Wide-Area Progressive Slots: Who pays, who profits, and do RTPs fluctuate from one casino to the next?
It’s rare for one slot machine to be exactly like another. The themes, the returns, the features—something about each game is always different. That is, unless they are a part of what the gambling industry calls “wide-area” or “networked” progressive slot machines.
We’ve talked about these machines before, and at length, but mostly in reference to how their jackpot grows, and how it’s won. Today, we’ll take about the back-end side of these popular games—who pays their enormous jackpots, who profits from the game play, and whether it’s possible for one player to experience a better RTP than another.
What are Networked Progressive Slot Machines?
Briefly, a networked progressive is a lot machine that carries a jackpot across a large number of machines, placed in casinos across a wide area. In land-based casinos, for example, they could be all over Las Vegas, all over the United States, or in tribal casinos all across North America.
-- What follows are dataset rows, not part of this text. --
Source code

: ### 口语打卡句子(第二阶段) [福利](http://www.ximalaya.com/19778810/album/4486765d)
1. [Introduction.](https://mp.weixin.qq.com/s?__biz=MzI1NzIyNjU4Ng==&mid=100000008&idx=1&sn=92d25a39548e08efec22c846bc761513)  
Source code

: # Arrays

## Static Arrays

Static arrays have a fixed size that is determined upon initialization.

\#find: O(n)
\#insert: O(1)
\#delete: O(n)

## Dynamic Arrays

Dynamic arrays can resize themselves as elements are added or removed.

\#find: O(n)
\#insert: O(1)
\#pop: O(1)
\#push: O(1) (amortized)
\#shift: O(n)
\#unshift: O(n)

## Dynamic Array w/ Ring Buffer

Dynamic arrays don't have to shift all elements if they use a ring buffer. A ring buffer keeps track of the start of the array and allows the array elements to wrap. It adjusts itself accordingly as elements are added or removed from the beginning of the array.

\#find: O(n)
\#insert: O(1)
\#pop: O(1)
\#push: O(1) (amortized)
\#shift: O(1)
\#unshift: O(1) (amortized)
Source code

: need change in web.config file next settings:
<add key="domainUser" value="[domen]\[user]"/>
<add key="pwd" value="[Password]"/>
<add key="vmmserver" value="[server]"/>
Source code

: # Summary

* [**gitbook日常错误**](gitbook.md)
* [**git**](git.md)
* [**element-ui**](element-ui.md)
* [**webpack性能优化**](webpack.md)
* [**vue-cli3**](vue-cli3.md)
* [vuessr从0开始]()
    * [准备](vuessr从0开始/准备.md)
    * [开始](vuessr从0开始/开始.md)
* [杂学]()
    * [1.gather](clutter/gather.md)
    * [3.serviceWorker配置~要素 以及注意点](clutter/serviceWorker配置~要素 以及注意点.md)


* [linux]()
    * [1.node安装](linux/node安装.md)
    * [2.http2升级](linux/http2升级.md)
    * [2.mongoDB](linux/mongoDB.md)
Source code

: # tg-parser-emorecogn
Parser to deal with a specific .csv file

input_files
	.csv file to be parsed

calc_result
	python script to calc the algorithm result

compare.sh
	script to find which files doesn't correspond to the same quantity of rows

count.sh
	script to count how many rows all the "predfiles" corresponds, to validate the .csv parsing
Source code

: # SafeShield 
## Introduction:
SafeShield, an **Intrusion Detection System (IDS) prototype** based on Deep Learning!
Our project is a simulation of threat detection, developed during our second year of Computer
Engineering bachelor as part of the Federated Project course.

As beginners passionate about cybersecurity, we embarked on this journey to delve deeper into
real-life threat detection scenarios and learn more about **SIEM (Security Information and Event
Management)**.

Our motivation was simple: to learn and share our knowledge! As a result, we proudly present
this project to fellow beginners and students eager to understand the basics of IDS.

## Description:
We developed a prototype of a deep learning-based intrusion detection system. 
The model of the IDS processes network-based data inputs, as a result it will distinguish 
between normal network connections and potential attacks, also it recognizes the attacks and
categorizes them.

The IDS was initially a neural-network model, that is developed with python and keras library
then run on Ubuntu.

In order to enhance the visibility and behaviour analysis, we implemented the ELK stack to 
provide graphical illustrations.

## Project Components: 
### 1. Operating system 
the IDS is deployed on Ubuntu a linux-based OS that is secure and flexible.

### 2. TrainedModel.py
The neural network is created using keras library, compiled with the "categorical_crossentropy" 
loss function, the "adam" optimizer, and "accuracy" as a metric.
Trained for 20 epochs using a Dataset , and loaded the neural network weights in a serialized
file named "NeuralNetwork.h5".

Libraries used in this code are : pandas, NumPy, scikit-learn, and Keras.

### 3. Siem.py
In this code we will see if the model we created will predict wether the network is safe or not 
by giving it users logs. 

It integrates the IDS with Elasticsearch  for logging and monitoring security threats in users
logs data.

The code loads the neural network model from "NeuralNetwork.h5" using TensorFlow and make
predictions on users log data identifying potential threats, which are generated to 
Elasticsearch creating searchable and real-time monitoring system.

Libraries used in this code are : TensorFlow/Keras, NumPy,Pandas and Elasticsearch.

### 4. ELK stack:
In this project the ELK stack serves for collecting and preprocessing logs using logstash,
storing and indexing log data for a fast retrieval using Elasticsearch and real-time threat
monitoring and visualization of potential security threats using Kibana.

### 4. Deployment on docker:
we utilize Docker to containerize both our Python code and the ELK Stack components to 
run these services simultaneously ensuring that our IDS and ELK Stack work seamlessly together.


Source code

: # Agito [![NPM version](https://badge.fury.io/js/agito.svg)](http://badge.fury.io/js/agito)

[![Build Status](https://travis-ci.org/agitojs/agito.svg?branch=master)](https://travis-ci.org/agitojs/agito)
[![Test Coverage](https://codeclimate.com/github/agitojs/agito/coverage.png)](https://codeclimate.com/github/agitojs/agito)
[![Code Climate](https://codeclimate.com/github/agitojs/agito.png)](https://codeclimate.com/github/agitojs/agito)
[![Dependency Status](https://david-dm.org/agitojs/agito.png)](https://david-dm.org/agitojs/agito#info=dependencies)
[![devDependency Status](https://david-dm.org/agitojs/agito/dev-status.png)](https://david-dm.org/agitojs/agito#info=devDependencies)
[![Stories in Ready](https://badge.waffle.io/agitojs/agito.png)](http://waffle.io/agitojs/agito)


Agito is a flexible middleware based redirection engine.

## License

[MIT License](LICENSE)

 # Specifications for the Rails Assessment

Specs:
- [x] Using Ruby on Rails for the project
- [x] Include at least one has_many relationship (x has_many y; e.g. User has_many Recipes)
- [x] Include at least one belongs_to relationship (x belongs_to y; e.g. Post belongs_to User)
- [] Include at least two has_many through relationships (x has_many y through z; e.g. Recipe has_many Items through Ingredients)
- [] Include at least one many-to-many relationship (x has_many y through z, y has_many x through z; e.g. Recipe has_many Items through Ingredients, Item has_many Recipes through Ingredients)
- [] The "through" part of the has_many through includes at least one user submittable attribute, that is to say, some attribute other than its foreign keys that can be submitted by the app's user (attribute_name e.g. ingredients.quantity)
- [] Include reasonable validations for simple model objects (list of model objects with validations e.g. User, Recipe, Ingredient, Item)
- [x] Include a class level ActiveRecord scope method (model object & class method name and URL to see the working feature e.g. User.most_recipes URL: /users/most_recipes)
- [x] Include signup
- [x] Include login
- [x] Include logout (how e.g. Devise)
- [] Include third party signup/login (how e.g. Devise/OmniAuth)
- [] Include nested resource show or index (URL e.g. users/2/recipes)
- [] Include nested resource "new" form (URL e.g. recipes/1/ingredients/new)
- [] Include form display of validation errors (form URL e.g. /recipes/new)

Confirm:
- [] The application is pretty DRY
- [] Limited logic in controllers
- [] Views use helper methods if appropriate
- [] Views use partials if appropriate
Each game contributes to, and can release, the same jackpot prize. Being a progressive, that jackpot rises each time the reels are spun. The more machines there are on the network, and the more popular the game, the faster the progressive jackpot is likely to rise.
In land-based casinos, the Wheel of Fortune by IGT is among the most popular wide-area jackpot slots. Online, Microgaming’s Mega Moolah is the most famous.
Who Pays for Wide-Area Progressive Slots
The casinos that offer these games do not own them. They are leased by the casinos, but owned by their manufacturers. In turn, those casinos are not responsible for paying out those massive jackpot prizes, either. That task falls upon the shoulders of the games’ manufacture.
There’s little risk of them losing money, though. Aside from the jackpot seed (the amount the jackpot starts at when it’s won), it is a small percentage of each bet made that adds to the progressive jackpot prize. Players are the ones paying for it, not the casinos or the games’ creators.
Which brings us to…
Who Profits from Progressives?
Theoretically, everyone (except 99.99% of players) profits from these games. All casinos that install the networked machines will share in the money players lose. The casinos will divvy up an equal share, per machine, of all profits made on these games.
However, for obvious reasons, it’s the manufacturer that scoops the vast majority of those losses. This is only fair, since it’s the manufacturer that created the game, and the manufacturer that has to cover the cost of re-seeding the jackpot each time it’s won.
Are the RTPs Always the Same?
This is a common question, and a reasonable one. Can Casino A set the RTP for the same wide-area progressive slots game at 88%, while Casino B offers it at 85%? The answer is a resounding, “No!”
The manufacturer who is responsible for paying the jackpot gets the privilege of setting the theoretical return to player on these machines. Casinos can either take them or leave them. Even if changing the RTP were an option, one casino would never be content to let another offer the same progressive at a better payout ratio than their own.